Ik vraag haar wat er is gebeurd. Ze zegt dat haar hart in stukken is gevallen
Voor mij zie ik een hart wat in stukken op de grond ligt. Het verdriet is voelbaar. Wie is er ooit bij haar weggegaan of heeft haar hart gestolen? Die vraag stel ik niet. Ik stel intuïtief de vraag of hij het waard was. Ze knikt van ja. Ik vraag haar of het haar zou lukken om hem in haar hart te sluiten.
Er gebeurt iets in haar. In mij voel ik golfjes van compassie. Ze knikt.
Aida is een week gebleven. De twee weken die haar waren toegezegd die nodig waren om de medicatie op te kunnen starten, ze kon niet blijven. Ze is zonder medicatie en zonder overleg met haar behandelaar weer naar huis vertrokken.

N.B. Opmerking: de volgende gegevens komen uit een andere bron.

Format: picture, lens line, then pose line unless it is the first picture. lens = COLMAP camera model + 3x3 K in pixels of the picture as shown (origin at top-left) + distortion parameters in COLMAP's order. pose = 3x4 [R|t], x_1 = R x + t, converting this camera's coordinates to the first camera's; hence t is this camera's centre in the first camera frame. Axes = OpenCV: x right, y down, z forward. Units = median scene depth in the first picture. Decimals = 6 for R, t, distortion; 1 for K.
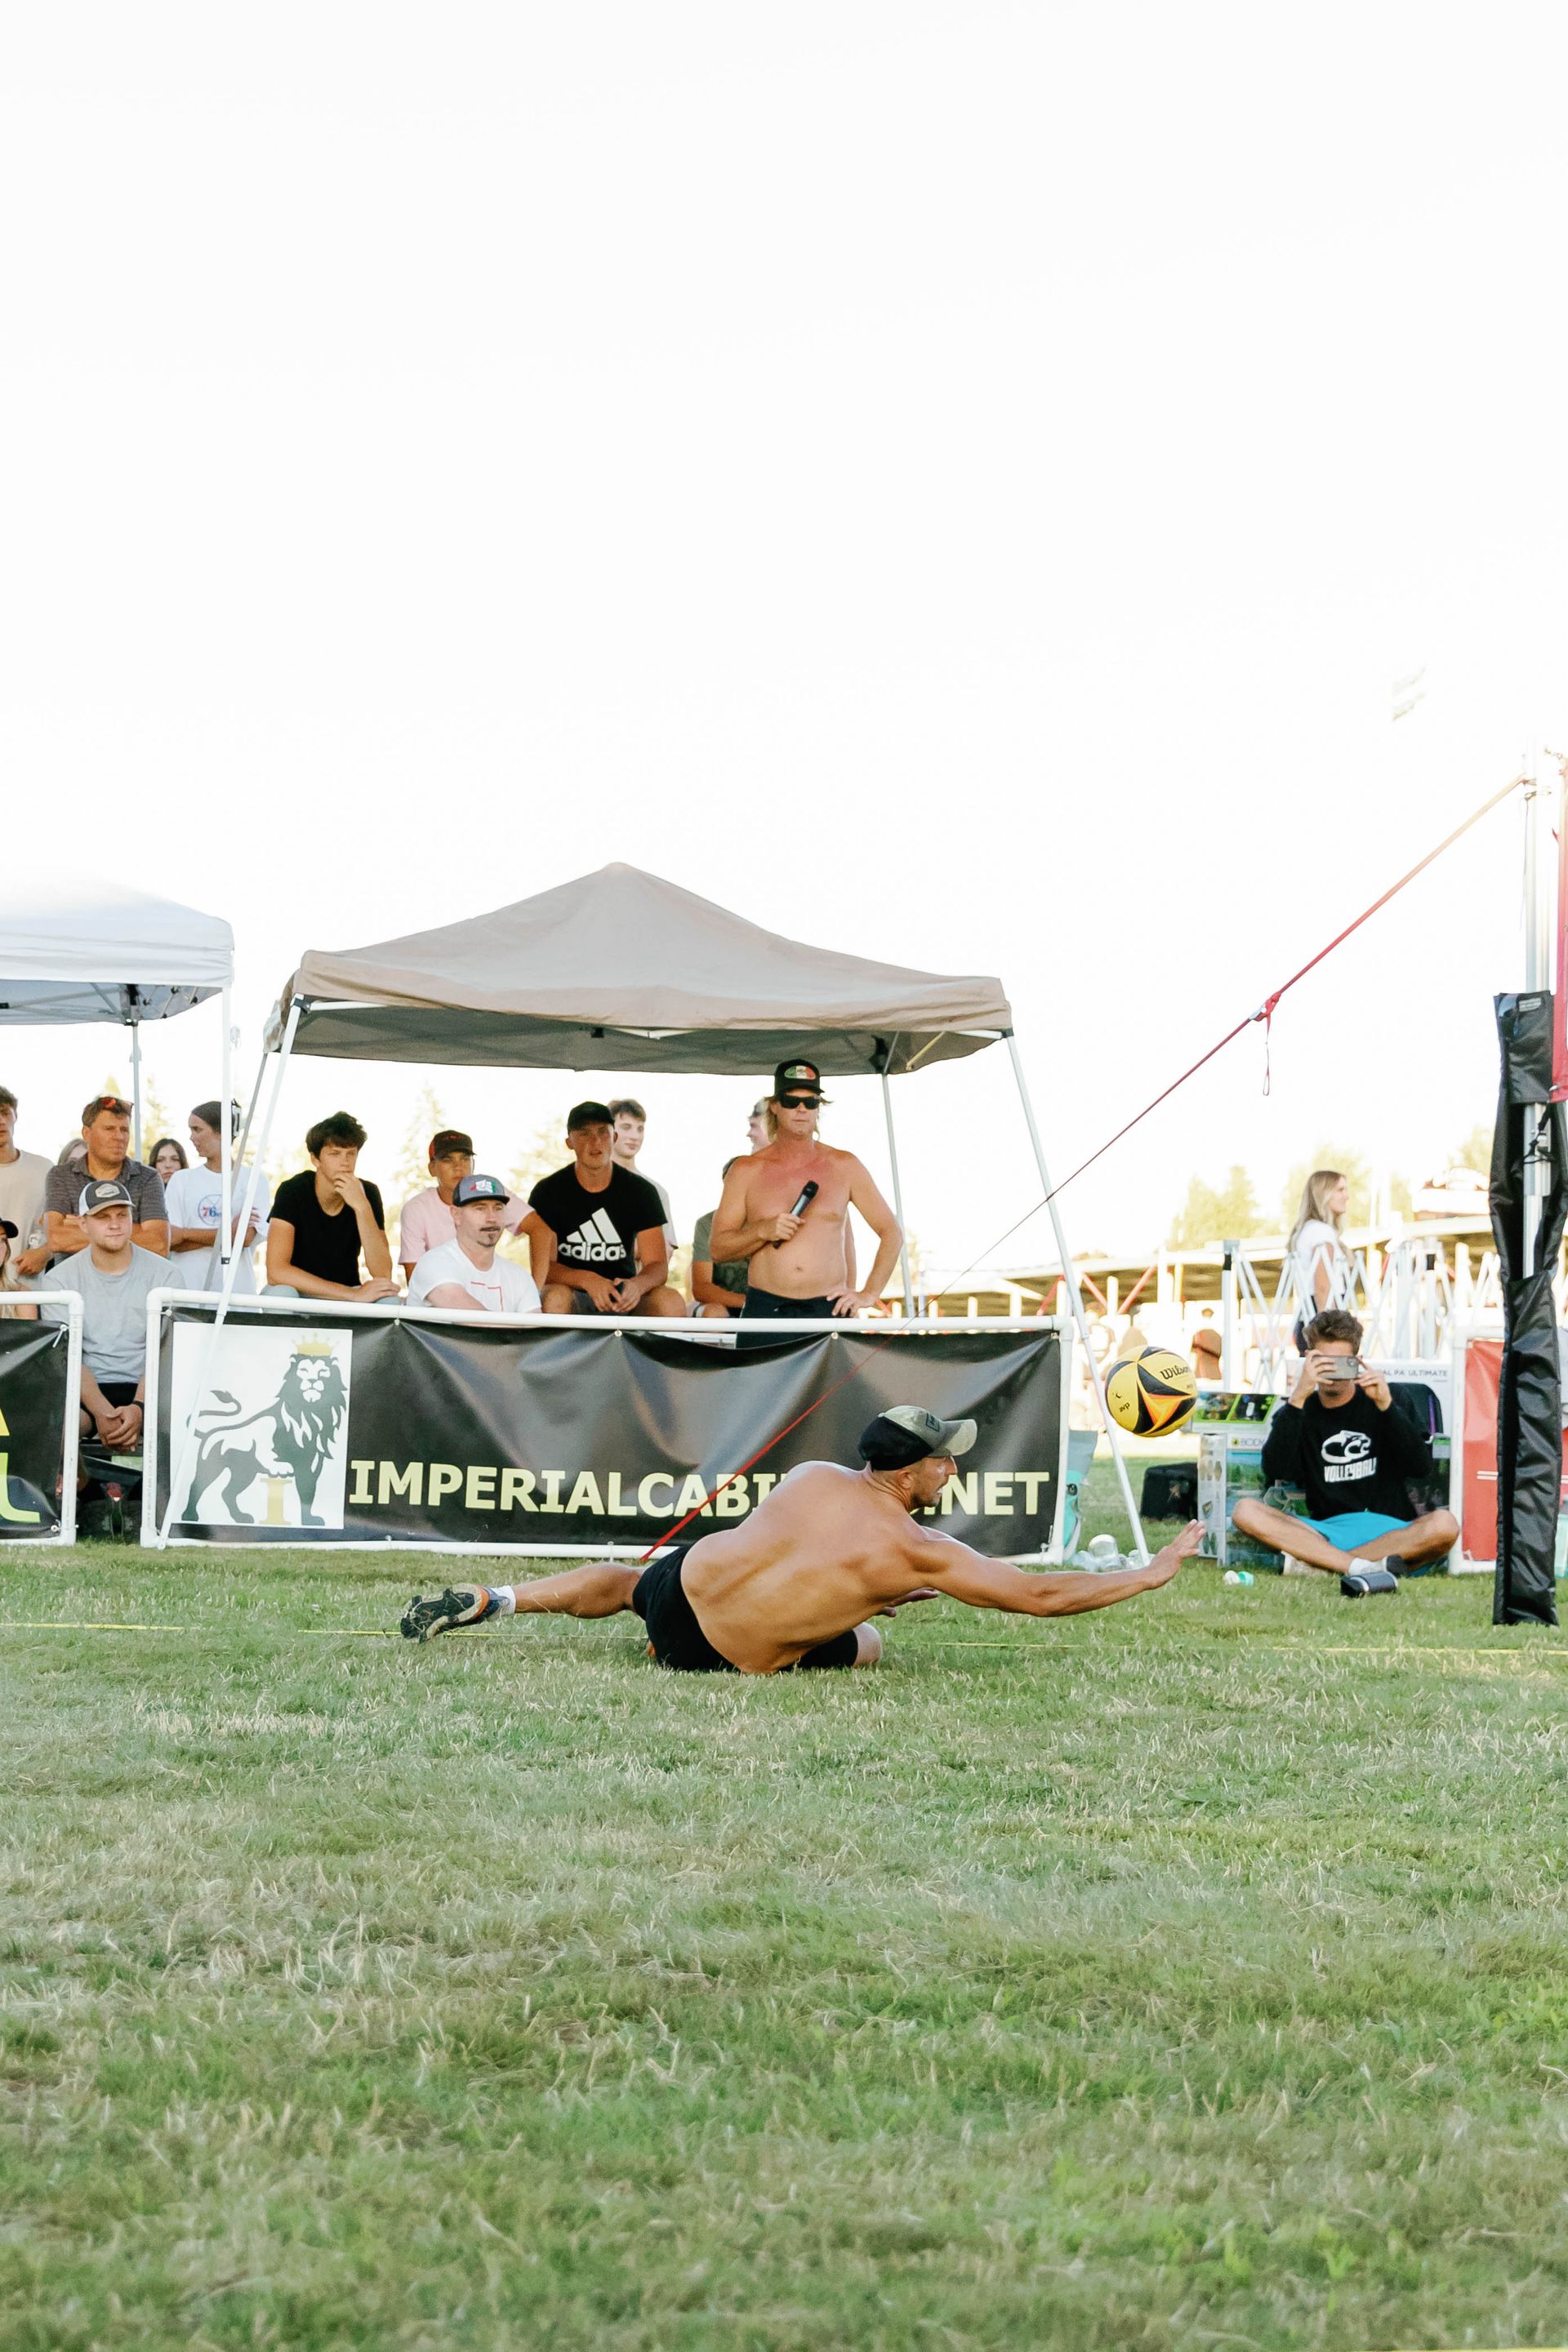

Wanneer we stoppen met iets te willen oplossen voor de ander, dan komt er misschien ruimte voor de ‘verhalen’ en voor de opgeslagen energie van deze ‘verhalen’ in het lichaam. Soms wil er iets gezien of erkent worden en is dat een opening voor heling. Wanneer cliënten deze uitnodiging voelen, kunnen zij misschien ook blijven….
Wanneer we medicamenteus ingrijpen, grijpen we misschien wel in op een mogelijkheid tot natuurlijk herstel. Wat gezien wil worden krijgt dan geen plek
Tanja Tillemans is psychiatrisch verpleegkundige binnen een flexpool voor Ggz drenthe en werkt als trainer / coach binnen haar eigen praktijk.
Tanja over Bio-Enhancement binnen de psychiatrie:
“Onze cliënten zijn over het algemeen zeer sensitief. Daarnaast maak ik mee dat hun ‘anders zijn’ onder andere een betekenis uitdrukt van wat hen of het systeem waar zij uit voortkomen, is overkomen. Wanneer wij onszelf als instrument afstemmen en finetunen, neemt ook ons waarnemingsvermogen toe. Er komen andere manieren vrij voor informatieoverdracht. Deze andere manieren van informatieoverdracht lijken een krachtige en prachtige werking te hebben op het welbevinden van mensen met een psychiatrische kwetsbaarheid en de zorgprofessional zelf. Met name op het gebied van veilig voelen en verwerking en integratie van prikkels en emoties en het voelen van compassie. Doordat je middels de zogenaamde ‘bluetooth verbinding’ een stille getuige bent van wat zich bij de ander afspeelt, bevestig je dat proces, niet zozeer de inhoud als zodanig. Het lijkt erop dat het zijn met de ander op deze laag van eenheid een bepaalde mate van veiligheid biedt voor integratie. Bio-Enhancement is een reproduceerbare methode en is ontstaan uit systemisch werk (opstellingen), theoryU en methode Rességuier.